When the Yankees last played Kansas City, the Royals were a historically bad ballclub. When the team bus pulled up at Yankee Stadium back in late May, the Royals had a .222 winning percentage. Had they kept up that pace, the Royals would have surpassed the 1916 Philadelphia Althetics as the worst team since the arrival of the twentieth century.
Of course, they weren't really that bad. Their Pythagorean record at the time was .261 and by June 15 they had indeed pulled their actual record up to .262, which would merely have been sixth worst since 1901. Since then, however, Royal baseball has been a whole new ballgame, as the team has played at a comparatively world-beating .466 clip.
So what changed? Well, most obviously, they fired general manager Allard Baird and replaced him with former Atlanta Braves assistant GM Dayton Moore at the end of May. Not that Moore can really be said to have been responsible for having turned the team around on his own. During his first month on the job, Moore reinstated Mark Teahen at third base, acquired Joey Gathright from the Devil Rays, claimed Todd Wellemeyer of waivers from the Marlins, bought Brandon Duckworth from the Pirates, and restored tonight's starter Luke Hudson to the rotation.
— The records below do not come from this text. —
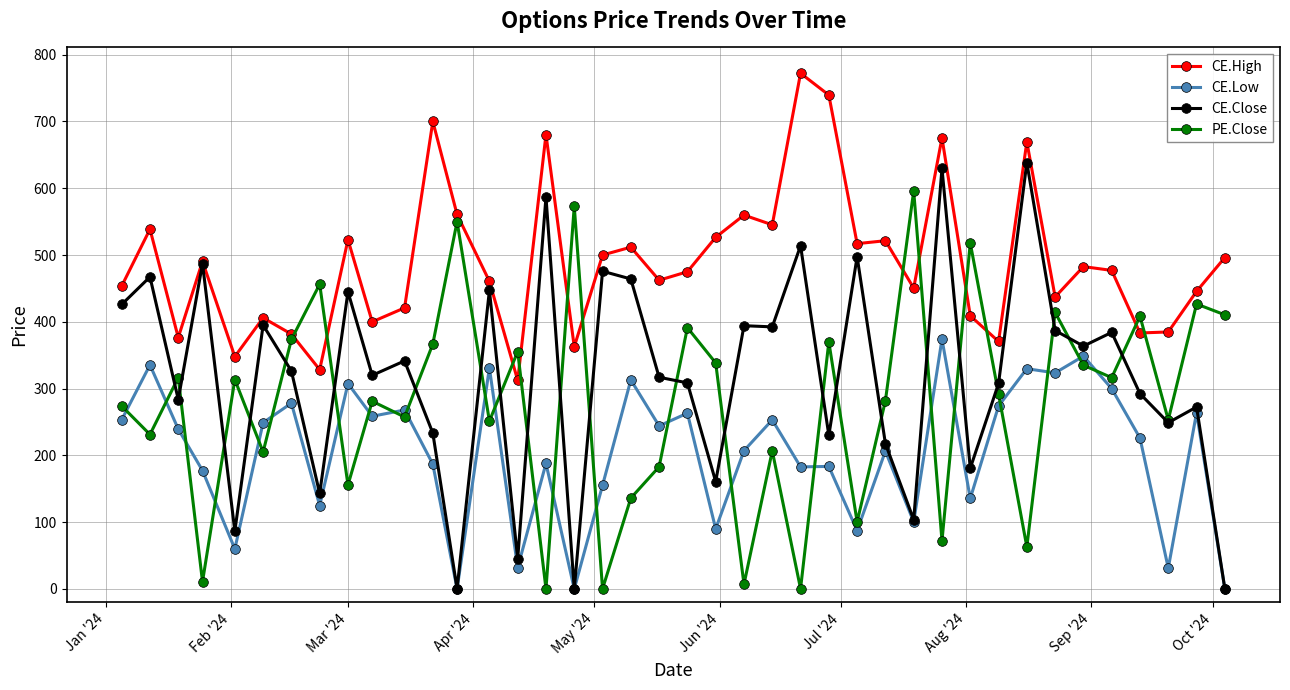

Which series has the largest total across all categories?

CE.High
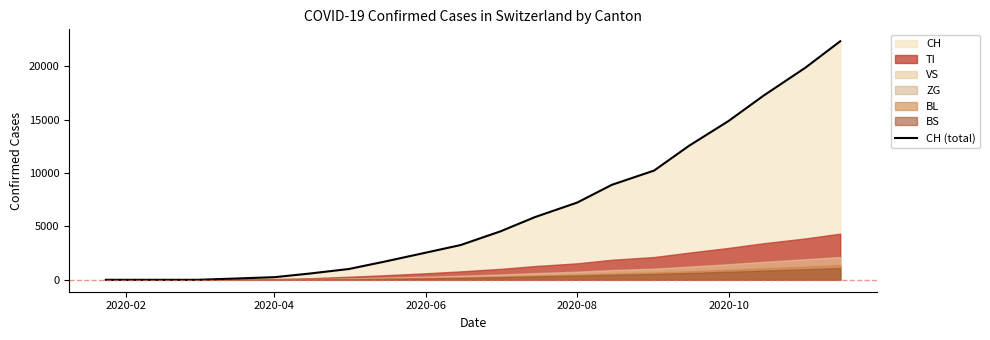

Reading left to right, extract all data points from this chart.

0	0	0	107	246	580	1013	1685	2543	3254	4532	5876	7234	8901	10234	12543	14876	17234	19876	22345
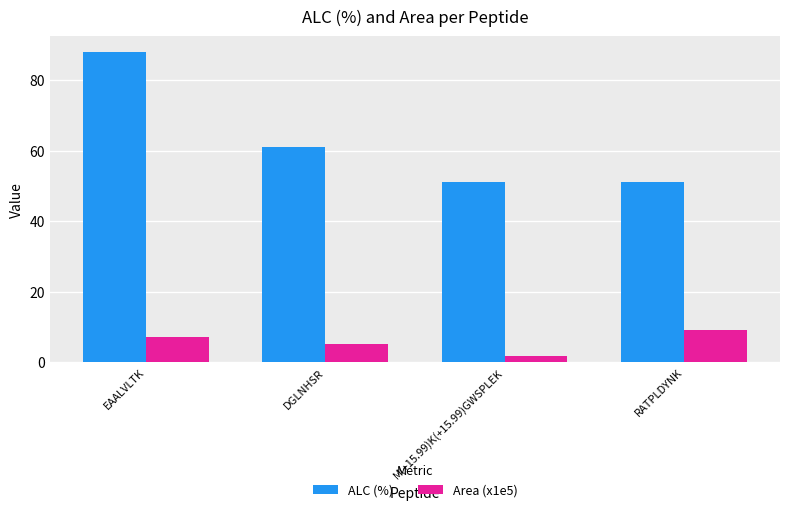

What is the minimum value for ALC (%)?

51.0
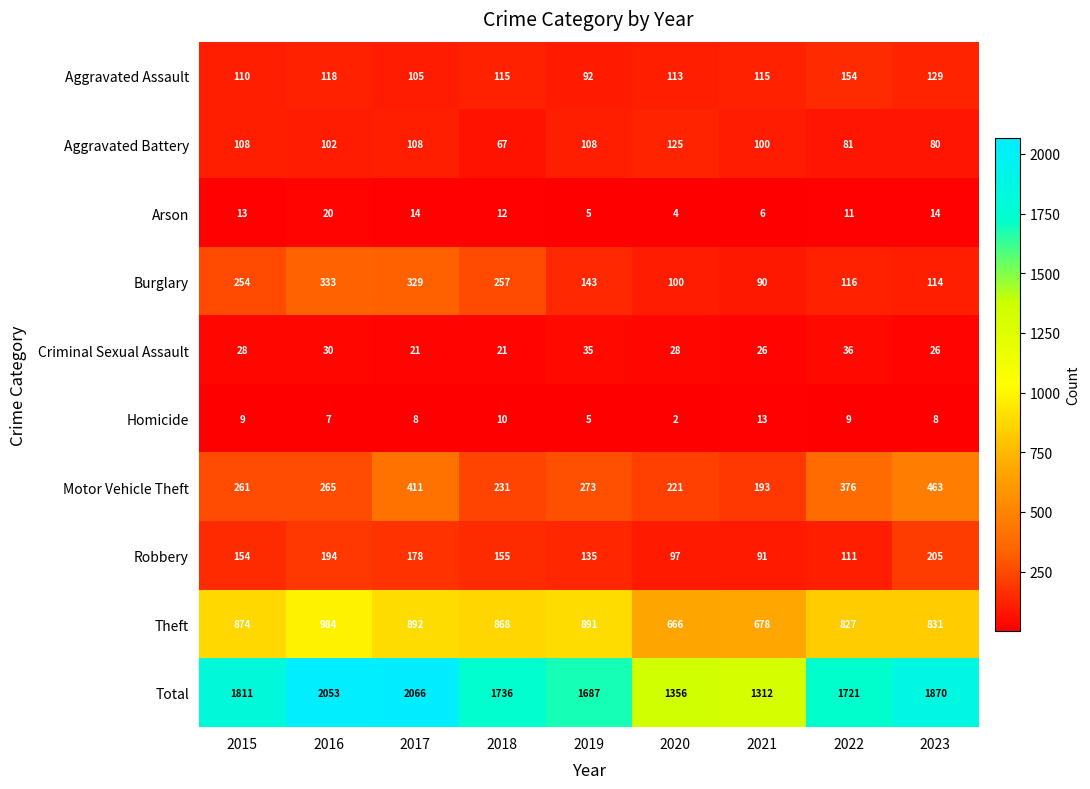

At which label is Arson closest to 12?

2018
Teahen has been a revelation, hitting .318/.390/.568 with 16 homers, 58 RBIs while being a perfect 8 for 8 on the bases and playing outstanding defense, but the other moves have had minimal impact. Gathright has hit just .234/.319/.291 and been caught in five of his eleven steal attempts. Wellemeyer leads the Royals pen with a 3.98 ERA (ouch), but has walked more than he's struck out. Duckworth posted a 6.11 ERA before landing on the DL. In fact, the 29-year-old Hudson has been the second most successful of Moore's initial fixes, going 7-2 since his recall despite a 5.01 ERA.
But then, it's not fair to judge Moore on his short-term results. The Royals are such a bankrupt organization that there's very little anyone could have done with them mid-season. Rather, Moore has been the early beneficiary of a few lucky breaks, such as the 24-year-old Teahen exceeding the expectations he'd previously failed to live up to, and David DeJesus and Mike Sweeney getting healthy. That said, he does deserve credit for bringing in first baseman Ryan Shealy from the Rockies, who has since hit .312/.363/.456. With Shealy and DeJesus replacing injured underperforming vets Doug Mientkiewicz and Reggie Sanders, Sweeney replacing the underutilized Matt Stairs, and Teahen replacing miscast utility man Tony Graffanino, the Royals have shown signs of life on the field, sweeping the Red Sox in early August and going 4-2 over their last six games against Wild Card contenders Chicago and Minnesota. In Kansas City such signs of life are a major accomplishment.